SQL> explain analyze select count(*) from nation;
Fragment 0: stage1 numWorkers=4:
-- PartitionedOutput[2][SINGLE Presto] -> count:BIGINT
Output: 16 rows (832B, 16 batches), Cpu time: 545.76us, Wall time: 643.00us, Blocked wall time: 0ns, Peak memory: 16.50KB, Memory allocations: 80, Threads: 16, CPU breakdown: B/I/O/F (56.46us/91.04us/369.00us/29.26us)
-- Aggregation[1][PARTIAL count := count()] -> count:BIGINT
Output: 16 rows (512B, 16 batches), Cpu time: 548.82us, Wall time: 619.02us, Blocked wall time: 0ns, Peak memory: 64.50KB, Memory allocations: 80, Threads: 16, CPU breakdown: B/I/O/F (48.04us/18.53us/451.92us/30.33us)
-- TableScan[0][table: nation, scale factor: 0.01] ->
Estimate: 25 rows, 0B peak memory
Input: 25 rows (0B, 1 batches), Output: 25 rows (0B, 1 batches), Cpu time: 1.43s, Wall time: 1.43s, Blocked wall time: 7.20ms, Peak memory: 97.75KB, Memory allocations: 10, Threads: 16, Splits: 1, CPU breakdown: B/I/O/F (24.86us/0ns/1.43s/4.46us)
Fragment 1: numWorkers=1:
-- Aggregation[5][FINAL count := count("count")] -> count:BIGINT
Output: 1 rows (32B, 1 batches), Cpu time: 72.03us, Wall time: 84.37us, Blocked wall time: 0ns, Peak memory: 64.50KB, Memory allocations: 5, Threads: 1, CPU breakdown: B/I/O/F (8.22us/53.59us/6.62us/3.60us)
-- LocalPartition[4][GATHER] -> count:BIGINT
Output: 32 rows (384B, 8 batches), Cpu time: 153.32us, Wall time: 1.16ms, Blocked wall time: 1.42s, Peak memory: 0B, Memory allocations: 0, CPU breakdown: B/I/O/F (20.37us/103.67us/20.78us/8.50us)
-- Exchange[3][Presto] -> count:BIGINT
Input: 16 rows (192B, 4 batches), Output: 16 rows (192B, 4 batches), Cpu time: 266.95us, Wall time: 299.90us, Blocked wall time: 5.70s, Peak memory: 320B, Memory allocations: 5, Threads: 4, Splits: 4, CPU breakdown: B/I/O/F (172.46us/0ns/93.41us/1.08us)
Input Fragment 0
Axiom integrates Velox as a Git submodule, referencing a specific commit of the Velox repository.

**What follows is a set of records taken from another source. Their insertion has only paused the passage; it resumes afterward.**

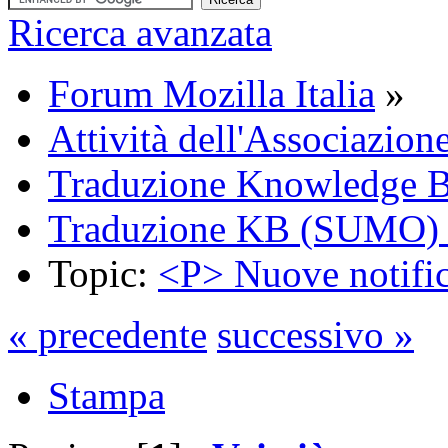
Ricerca avanzata
Forum Mozilla Italia
»
Attività dell'Associazion
Traduzione Knowledge 
Traduzione KB (SUMO) 
Topic:
<P> Nuove notific
« precedente
successivo »
Stampa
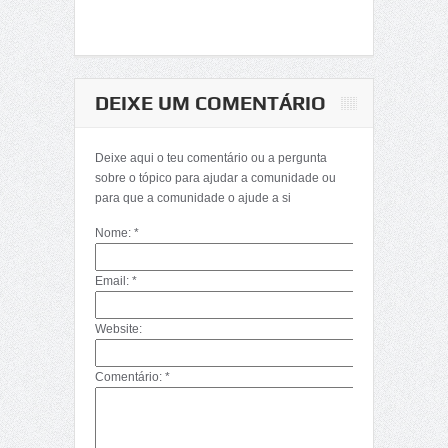
DEIXE UM COMENTÁRIO
Deixe aqui o teu comentário ou a pergunta
sobre o tópico para ajudar a comunidade ou
para que a comunidade o ajude a si
Nome: *
Email: *
Website:
Comentário: *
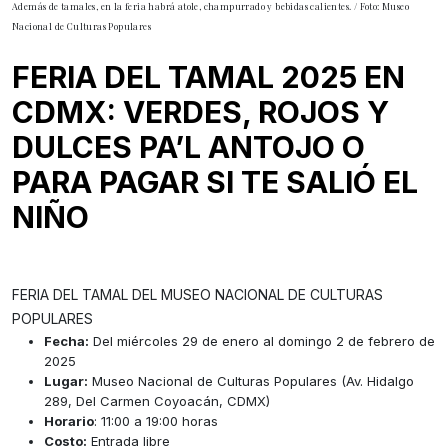
Además de tamales, en la feria habrá atole, champurrado y bebidas calientes. / Foto: Museo
Nacional de Culturas Populares
FERIA DEL TAMAL 2025 EN
CDMX: VERDES, ROJOS Y
DULCES PA’L ANTOJO O
PARA PAGAR SI TE SALIÓ EL
NIÑO
FERIA DEL TAMAL DEL MUSEO NACIONAL DE CULTURAS
POPULARES
Fecha:
Del miércoles 29 de enero al domingo 2 de febrero de
2025
Lugar:
Museo Nacional de Culturas Populares (Av. Hidalgo
289, Del Carmen Coyoacán, CDMX)
Horario
:
11:00 a 19:00 horas
Costo:
Entrada libre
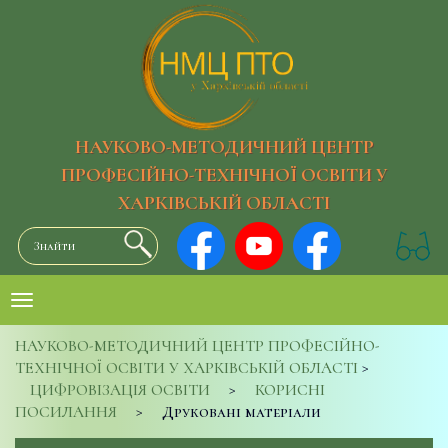
НАУКОВО-МЕТОДИЧНИЙ ЦЕНТР
ПРОФЕСІЙНО-ТЕХНІЧНОЇ ОСВІТИ У
ХАРКІВСЬКІЙ ОБЛАСТІ
НАУКОВО-МЕТОДИЧНИЙ ЦЕНТР ПРОФЕСІЙНО-
ТЕХНІЧНОЇ ОСВІТИ У ХАРКІВСЬКІЙ ОБЛАСТІ
>
ЦИФРОВІЗАЦІЯ ОСВІТИ
>
КОРИСНІ
ПОСИЛАННЯ
>
Друковані матеріали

Advance Velox when your changes depend on code in Velox that is not available in the current commit. To update the Velox version, follow these steps:
git -C velox checkout maingit -C velox pullgit add velox- Build and run tests to ensure everything works.
- Submit a PR, get it approved and merged.